Day One we escape relatively unscathed. After months of seeing Thais dressed in the dark colours of mourning for their late King's passing, the first thing we notice is the bright shirts everywhere and music. It makes us realise how subdued life has been, but arriving in Thailand after King Bhumibol Adulyadej's deaths we knew no different.  The authorities have requested that certain Songkran events be more muted, out of respect at this time. If this was the case, I wondered what it was like on previous occasions. 


Planning our route carefully, walking as far as we can inside the "no play" shopping malls. We reach the water and take a canal boat ride and find that it is free as part of the Songkran celebrations - that's a nice touch. It's lovely cruising through the small canals looking at life on the water. Those already back from Songkran festivities are drying their clothes on the canal banks!



Our canal ride finishes close to the Khao San Road, a popular backpacker and party area and from a safe'ish distance, things looked in full drunken swing. Hmmm, not really my sort of cup of tea. I soon find I have double standards. If any of those drunken western lads-on-tour types so much as fire a few droplets at me, I'm not so impressed and glare with disdain. However, when jettisoned by a local Thai, I'm equally unimpressed, but to be honest, happier to cop a fair gotcha!

Walking on quickly by, we stroll (ok puff our way) up the 300 plus steps in the heat of the midday sun, to the top of Golden Mount. Inhaling a deep breath of frangipani trees and mix with the vibrations of the gongs of the massive drums which people ring as they pass, we are back in the more spiritual world of Songkran. I like it more. As some zen calm returns, we find ourselves amongst the orange clothed monks, all with umbrellas. Is that for the sun or the water? Whatever, good idea. I make a mental note to be more monk-like in the 2017 New Year, more zen calm, or at least carry an umbrella!

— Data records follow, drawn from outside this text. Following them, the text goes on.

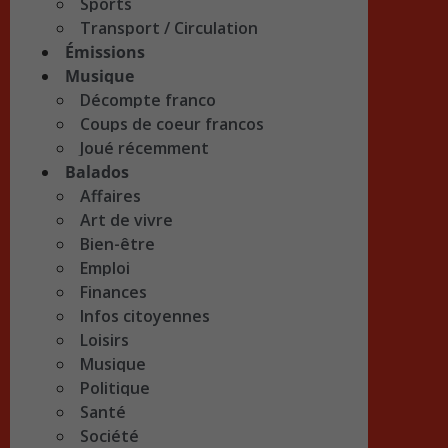
Sports
Transport / Circulation
Émissions
Musique
Décompte franco
Coups de coeur francos
Joué récemment
Balados
Affaires
Art de vivre
Bien-être
Emploi
Finances
Infos citoyennes
Loisirs
Musique
Politique
Santé
Société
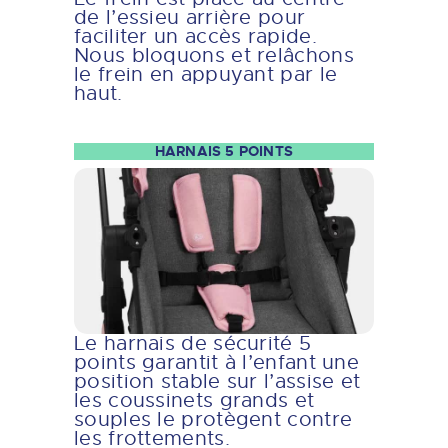
de l’essieu arrière pour
faciliter un accès rapide.
Nous bloquons et relâchons
le frein en appuyant par le
haut.
HARNAIS 5 POINTS
Le harnais de sécurité 5
points garantit à l’enfant une
position stable sur l’assise et
les coussinets grands et
souples le protègent contre
les frottements.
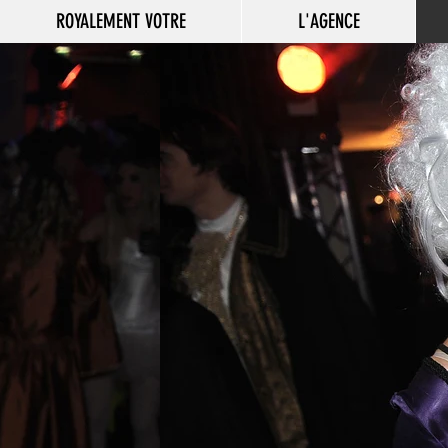
ROYALEMENT VOTRE
L'AGENCE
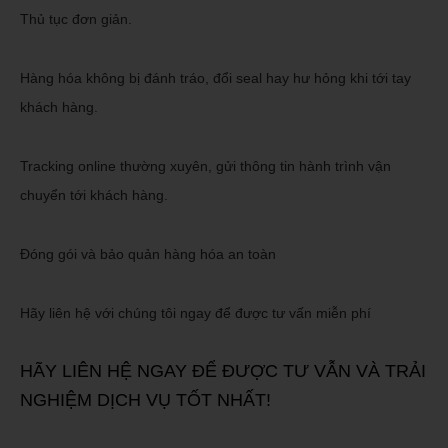
Thủ tục đơn giản.
Hàng hóa không bị đánh tráo, đổi seal hay hư hỏng khi tới tay
khách hàng.
Tracking online thường xuyên, gửi thông tin hành t
rình vận
chuyển tới khách hàng.
Đóng gói và bảo quản hàng hóa an toàn
Hãy liên hệ với chúng tôi ngay để được tư vấn miễn phí
HÃY LIÊN HỆ NGAY ĐỂ ĐƯỢC TƯ VẪN VÀ TRẢI
NGHIỆM DỊCH VỤ TỐT NHẤT!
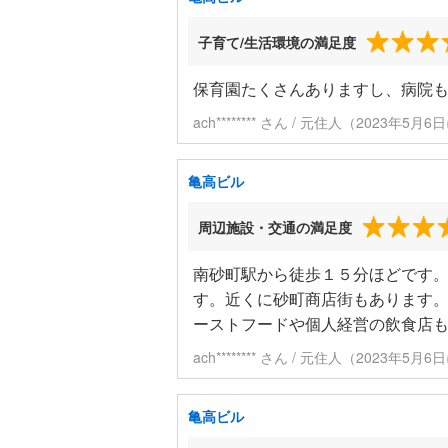
子育て/生活環境の満足度
保育園たくさんありますし、病院
ach******** さん / 元住人（2023年5月
亀高ビル
周辺施設・交通の満足度
南砂町駅から徒歩１５分ほどです
す。近くに砂町商店街もあります
ーストフードや個人経営の飲食店
ach******** さん / 元住人（2023年5月
亀高ビル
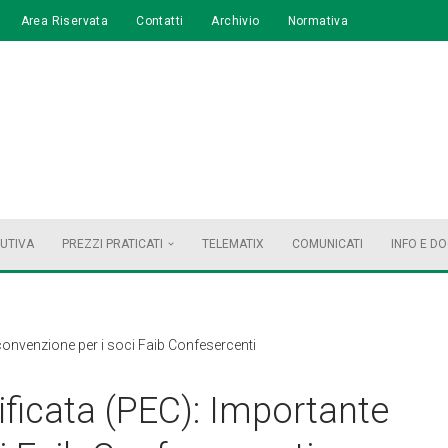
Area Riservata
Contatti
Archivio
Normativa
BUTIVA
PREZZI PRATICATI
TELEMATIX
COMUNICATI
INFO E D
 convenzione per i soci Faib Confesercenti
ificata (PEC): Importante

By the end of the day, I'm waiting at the end of the road to direct my son's taxi into our apartment block, I was well caught out, from behind. My son arrives after months of not seeing me, to find me looking like a drowned rat! 

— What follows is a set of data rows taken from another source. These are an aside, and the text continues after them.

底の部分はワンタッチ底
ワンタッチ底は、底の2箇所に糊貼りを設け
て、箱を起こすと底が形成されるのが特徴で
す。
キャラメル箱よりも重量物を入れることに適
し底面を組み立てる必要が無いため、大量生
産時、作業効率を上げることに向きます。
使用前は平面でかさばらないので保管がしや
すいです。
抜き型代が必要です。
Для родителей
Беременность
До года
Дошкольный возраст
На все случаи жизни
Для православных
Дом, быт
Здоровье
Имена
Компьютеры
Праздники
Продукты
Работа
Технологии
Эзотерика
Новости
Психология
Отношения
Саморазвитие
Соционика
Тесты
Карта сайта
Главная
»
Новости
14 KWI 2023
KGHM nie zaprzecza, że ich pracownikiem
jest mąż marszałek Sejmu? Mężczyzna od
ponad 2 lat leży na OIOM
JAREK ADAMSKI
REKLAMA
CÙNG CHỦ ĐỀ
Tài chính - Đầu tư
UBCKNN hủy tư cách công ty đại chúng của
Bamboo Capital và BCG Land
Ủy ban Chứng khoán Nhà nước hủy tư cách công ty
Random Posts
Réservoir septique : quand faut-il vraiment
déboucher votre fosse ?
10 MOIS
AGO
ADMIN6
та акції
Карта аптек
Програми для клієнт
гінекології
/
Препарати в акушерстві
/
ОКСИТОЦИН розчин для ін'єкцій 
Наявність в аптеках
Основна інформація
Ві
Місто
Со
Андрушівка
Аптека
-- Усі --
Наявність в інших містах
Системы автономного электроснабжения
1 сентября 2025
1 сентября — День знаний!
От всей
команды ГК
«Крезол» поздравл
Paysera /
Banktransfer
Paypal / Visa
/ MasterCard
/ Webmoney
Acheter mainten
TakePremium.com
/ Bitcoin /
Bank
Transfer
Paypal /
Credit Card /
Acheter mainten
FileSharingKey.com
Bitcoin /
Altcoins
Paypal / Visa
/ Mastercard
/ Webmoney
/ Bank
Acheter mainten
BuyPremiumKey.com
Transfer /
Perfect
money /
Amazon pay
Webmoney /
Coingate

'Hi, Mum, whatever happened to you?!'
Thailand 1 - Foreigner 0.

Day Two we are invited to join some Thai friends to their Songkran celebration, They take us to Silom road. Sorry no pictures, it was not safe to get a camera out!

As we descend from the SkyTrain into the roaring crowd we are an easy target, taller and drier than most. This is much less touristy, more local than yesterday. All ages mixed together. We discuss tactics, anyone who goes for us, we ALL go for them! It's a lost cause.

Within seconds we are drenched in icy cold water. It feels like the whole of Bangkok has come out to play water. It's not quite an even playing field as some people are literally throwing buckets of icy water at us. 


Thailand 10, Foreigners still 0!

We shuffle amongst the crowd, water everywhere. I am happy that cliff jumping, perforated ear-drum son has come prepared with his ear plug and wonder whether I will ever hear from my own waterlogged ears. It's impossible not to swallow any water as weeks of religiously brushing my teeth in bottled water are superseded by one massive drink from a Bangkok water festival - Oh for goodness sake ignore Wren, and find your inner Zen Wren! We slosh through the water-logged streets and hooray we've reached Lumphini Park and we can walk home!

Day Three we are determined to stay dry, and whilst we're clearly over it, the rest of Thailand is happy to party on. We escape down to the river and in the Mandarin Oriental Hotel, we find Easter Eggs! Easter is not a big celebration here in Thailand, in fact, it is fair to say it has been totally eclipsed by the Songkran festival... It is a jolt to remember the rest of our family are sitting down to their Cadbury's and a Sunday roast!



We take to the water the way we like it, out on a James Bond long-tail boat whizzing around the Chao Phraya River and into some of the smaller canals at sunset. Yep, I've decided for my Songkran I much prefer to be on the water rather than under it!

I'm glad I've experienced my first Songkran but give me chocolate rather than a water fight any day! I hope you all enjoyed your weekend festivities however you were celebrating.